Lo que parece inclusión financiera es, en realidad, la infraestructura para un control total. Los Estados Unidos se han convertido en promotores del dólar digital global, atrayendo miles de millones a stablecoins respaldadas por deuda pública. Los usuarios no reciben intereses, mientras los emisores se quedan con los rendimientos del Tesoro. El modelo es una CBDC encubierta: dinero digital programable, sin las mínimas garantías.

España, paradigma

En España, según datos del INE y del Banco de España, la edad media de abandono del hogar familiar supera ya los 30 años, la más alta de la Unión Europea. En 1980, un joven podía comprar una vivienda por unas tres veces su salario anual; hoy, el precio medio supera con creces las ocho veces el sueldo, con diferencias aún más extremas en Madrid, Barcelona o Baleares, donde alcanza, como se ha apuntado anteriormente, décadas de salario.

Las tasas de natalidad se encuentran en mínimos históricos y la propiedad de vivienda entre menores de 35 años ha caído casi a la mitad en apenas veinte años. La precariedad laboral y el encarecimiento de la vivienda, impulsados por una fiscalidad radicalmente extractiva, han erosionado la posibilidad de formar una familia y poseer una vivienda, un hogar, convirtiendo lo que antes era un objetivo natural en un lujo.

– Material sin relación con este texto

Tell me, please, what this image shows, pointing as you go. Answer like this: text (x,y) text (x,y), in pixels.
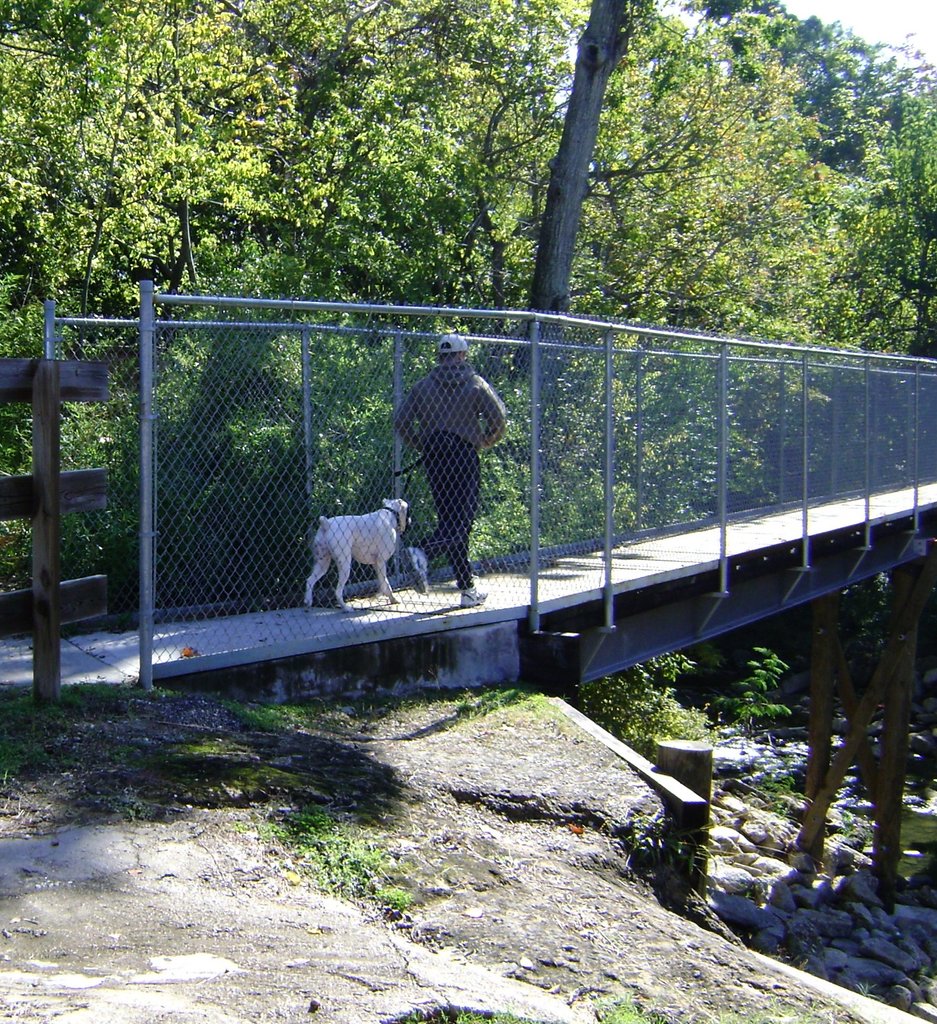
In this image we can see a person (460,448) walking with a dog (386,545) on the bridge (755,510) and there is a fence (221,556) and on the left side (311,167) there are few trees (647,169) and on the right side (766,878) there are stones (740,840).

Los jóvenes españoles se ven abocados a alquileres cada vez más caros y a contratos de corta duración, lo que limita su capacidad de ahorro. Y mientras en las décadas pasadas el ahorro familiar se canalizaba hacia la vivienda, hoy se desvía hacia gastos corrientes y, cada vez más, hacia un ocio cuya renuncia jamás serviría —aunque se permaneciese enclaustrado durante años— para acumular ahorros suficientes para la entrada de una hipoteca.

La ilusión desvanecida

La sustitución de la propiedad física, de la propiedad real y protegida por las instituciones, por la gestión digital se vende como progreso —no tendrás nada y serás feliz—, pero los datos contradicen ese relato. Donde antes se construía patrimonio en viviendas, ahora se acumulan saldos que pueden ser monitorizados, modificados o eliminados con unas teclas.

La caída del 52% al 13% de treintañeros con familia y vivienda en propiedad no es sólo un detalle: el sistema sociopolítico de Occidente está acabado. Lo que se construya en su lugar está aún por ver. La tecnología que hoy permite un control absoluto también podría servir para desafiar, por primera vez en un siglo, el sistema bancario tradicional. Sin salvaguardas, en cambio, es muy elevado el riesgo de que la ilusión búmer sea sustituida por algo aún más restrictivo, de carácter global y totalitario.